On web app side, we focused on enhancing the accuracy of output transcriptions through some autocorrect libraries and building features of our web app that demonstrates the effects of using multiple approaches, including periodically resending the last x-second audio for re-transcription, resending the entire audio for re-transcription at the end of a recording session and chunking the audio by silence gaps with different silence chunking parameters.
We switched the app’s transcription model to Nick’s newly trained model, which shows a significantly higher English transcription accuracy; however, both languages’ transcription is not perfect yet with some misspelled English words and non-sense Chinese characters, so aside from continuing our model training, we are looking for autocorrect libraries that can autocorrect the model output texts. The main challenge for using existing autocorrect packages is most of them (e.g. autocorrect library in python) only deals with well when the input is in one language, so we am experimenting with segmenting the texts into purely English character substrings and Chinese character substrings and run autocorrect on these substrings separately.
We also integrated all 3 approaches we tried for re-transcription before into our web app so that there is an entry point for each of these approaches, so during the final demo, we can show the effect of each of these to our audience.

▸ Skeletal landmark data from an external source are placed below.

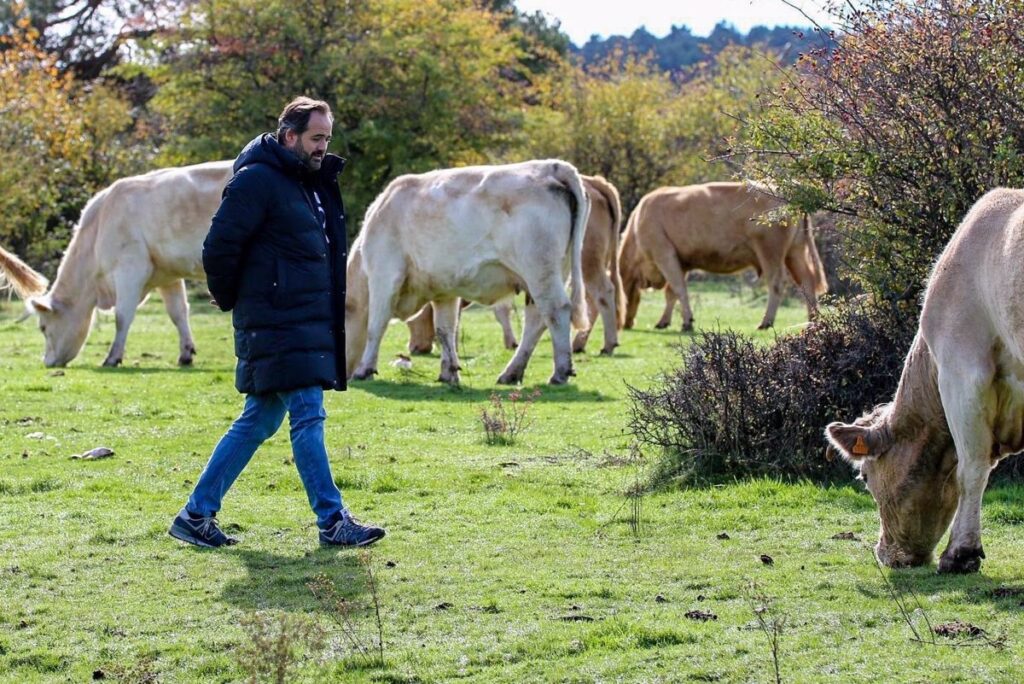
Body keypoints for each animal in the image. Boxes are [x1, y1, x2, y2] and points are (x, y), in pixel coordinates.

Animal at [0, 160, 232, 366]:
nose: (46, 362)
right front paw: (185, 354)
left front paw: (112, 358)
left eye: (43, 328)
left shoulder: (130, 269)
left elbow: (122, 316)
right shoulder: (167, 275)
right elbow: (178, 312)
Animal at [405, 174, 622, 356]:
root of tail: (595, 181)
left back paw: (606, 344)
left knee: (602, 293)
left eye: (412, 321)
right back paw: (580, 343)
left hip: (586, 262)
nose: (413, 348)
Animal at [614, 181, 823, 331]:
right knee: (807, 280)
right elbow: (671, 293)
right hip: (795, 252)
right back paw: (813, 320)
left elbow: (679, 289)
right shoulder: (681, 262)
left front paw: (687, 322)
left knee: (776, 283)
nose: (626, 324)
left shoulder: (664, 255)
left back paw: (766, 322)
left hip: (770, 252)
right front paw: (664, 321)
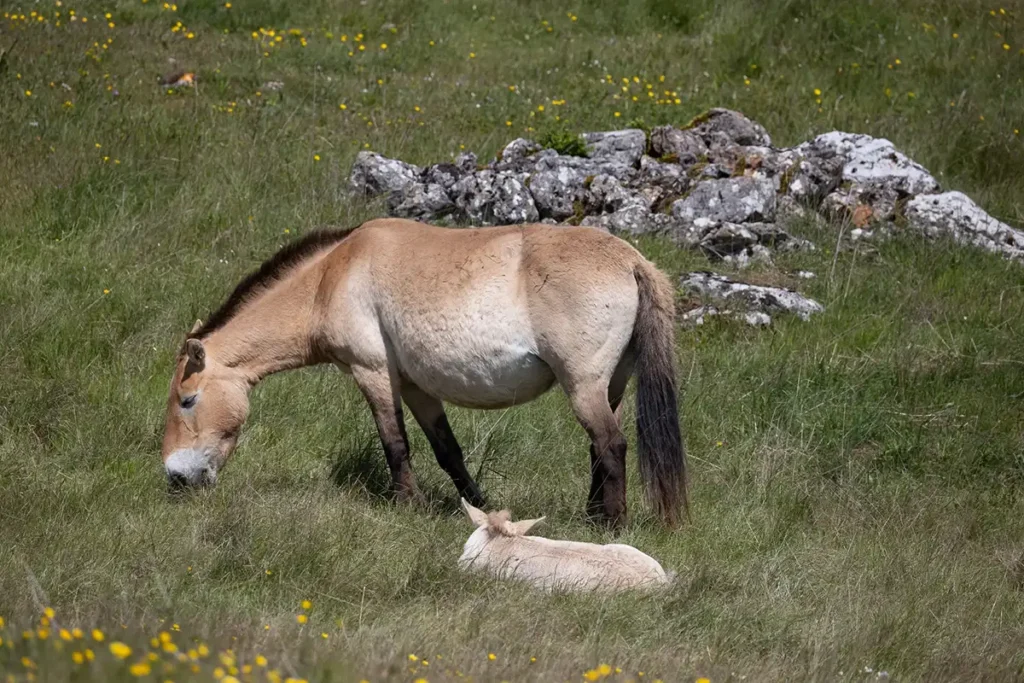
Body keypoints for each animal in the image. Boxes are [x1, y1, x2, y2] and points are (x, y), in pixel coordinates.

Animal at [160, 218, 686, 526]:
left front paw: (407, 506)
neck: (331, 275)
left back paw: (610, 525)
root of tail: (632, 261)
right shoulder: (416, 387)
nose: (176, 477)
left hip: (584, 385)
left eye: (188, 401)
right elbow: (447, 451)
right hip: (610, 384)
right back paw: (592, 514)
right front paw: (478, 508)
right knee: (599, 448)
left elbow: (395, 444)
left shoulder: (372, 372)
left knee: (611, 445)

Next week we will finish integrating an autocorrection libraries and also look for ways to map our transcription to a limited vocab space. After these two actions, we hope to eliminate the non-English-words being generated by our app. If time allows, we will also add a quick redirection link on our web app that quickly jumps to google translate to translate our codeswitching transcription, so that our audience that do not understand Chinese can understand transcription in our demo.
On the modeling side we are currently working on training a final iteration of fused LID ASR model which has some promise to give the best performance seen so far. Earlier this week we were also able to train a model which improved our CER and WER metrics across all evaluation subsets.